乳がんの転移や再発について、Kang教授は「早期乳がんと診断された女性の多くは、手術や治療によって回復しますが、5年後・10年後・20年後に転移性の再発を起こす人も少なくありません。この時限爆弾は、長年にわたり科学者を悩ませてきました。なぜ同じ早期乳がんの患者でも、再発を繰り返す人とそうでない人がいるのか分からなかったからです」と話しています。
乳がんをはじめとするがんの転移に大きく関わっているとされているのが、「メタドへリン(MTDH)」というタンパク質と、これを合成するために存在するがん細胞の遺伝子です。Kang教授は、2009年に発表した論文の中で「乳がん患者の腫瘍サンプルの30~40%でMTDHが合成されており、転移や化学療法への抵抗性の原因となっていた」ということを発見。続く2014年の論文では、MTDHが前立腺がんや肺がん、大腸がんなどさまざまながん細胞の増殖や転移に不可欠な働きをしていることを突き止めたと発表しました。

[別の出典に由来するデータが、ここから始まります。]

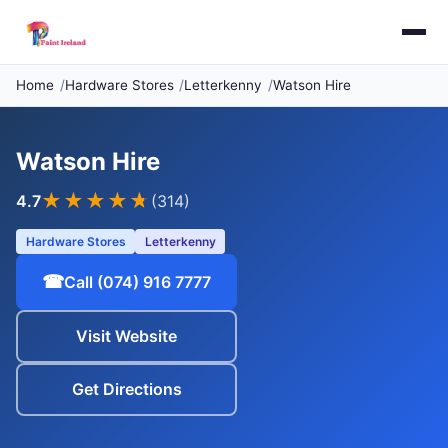
Home
Hardware Stores
Letterkenny
Watson Hire
Watson Hire
★★★★
★
4.7
(314)
Hardware Stores
Letterkenny
☎
Call (074) 916 7777
Visit Website
Get Directions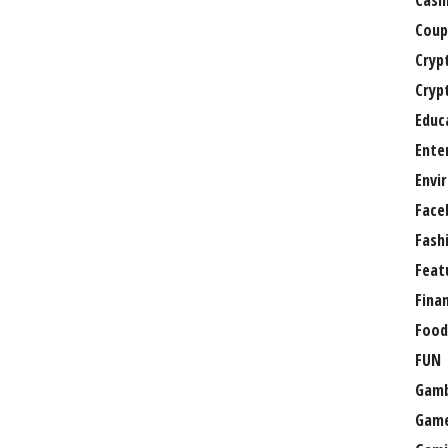
Casi
Coup
Cryp
Cryp
Educ
Ente
Envi
Face
Fash
Feat
Fina
Food
FUN
Gamb
Gam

15年以上にわたってMTDHの研究をしているKang教授によると、MTDHはほとんどの主要ながんの転移に関与している一方で、正常な体細胞にとってはまったく重要ではないとのこと。事実、MTDHを合成する遺伝子を持たないマウスを用いた実験により、MTDHがないマウスは普通のマウスと同様に成長し繁殖できる上に、がんになっても転移や再発を起こさないことが確かめられています。
しかし、マウスとは違ってがん患者の遺伝子を書き換えることはできません。そこで、Kang教授はMTDHをいかに無効化できるかを調べる研究を続け、2021年11月29日に発表された2本の論文の中で、ついにMTDHが機能するのに必要な「SND1」というタンパク質とMTDHとの結合を阻止する化合物の特定に成功したことを発表しました。
MTDHは、正常な細胞にとっては不要な一方で、がん細胞にとっては「化学療法から身を守る」という機能と、「がんに侵された臓器が体の免疫システムに警告を発するのを阻止する」という機能の2つの役割を持つ重要なタンパク質です。そのため、MTDHの働きを阻害する化合物でできた薬を投与すると、化学療法の効果が各段に高まる上にがん細胞が転移するリスクも低下するとのこと。しかも、MTDHが無効化されても正常な細胞には影響が出ないため、副作用のおそれも最小限だと、Kang教授らの研究チームは述べています。
Kang教授は、今回の発見について「がん細胞は、生存と免疫の回避にMTDHを必要とします。つまり、MTDHを抑制する薬があれば、がんにとって重要な2つのメカニズムを一挙に無効化してしまうことができるわけです。これの最も重要な点は、毒性がほとんどないということです。実際に、マウスでの実験でも副作用はまったくみられませんでした。しかも、この化合物は特定のがんではなく主要ながんのすべてを対象としているという素晴らしい特長を持っています」と話しました。
研究チームは今後、MTDHを抑制する化合物を治療薬にする研究を進めて、2~3年後には人間の患者を対象とした臨床試験を行う予定だということです。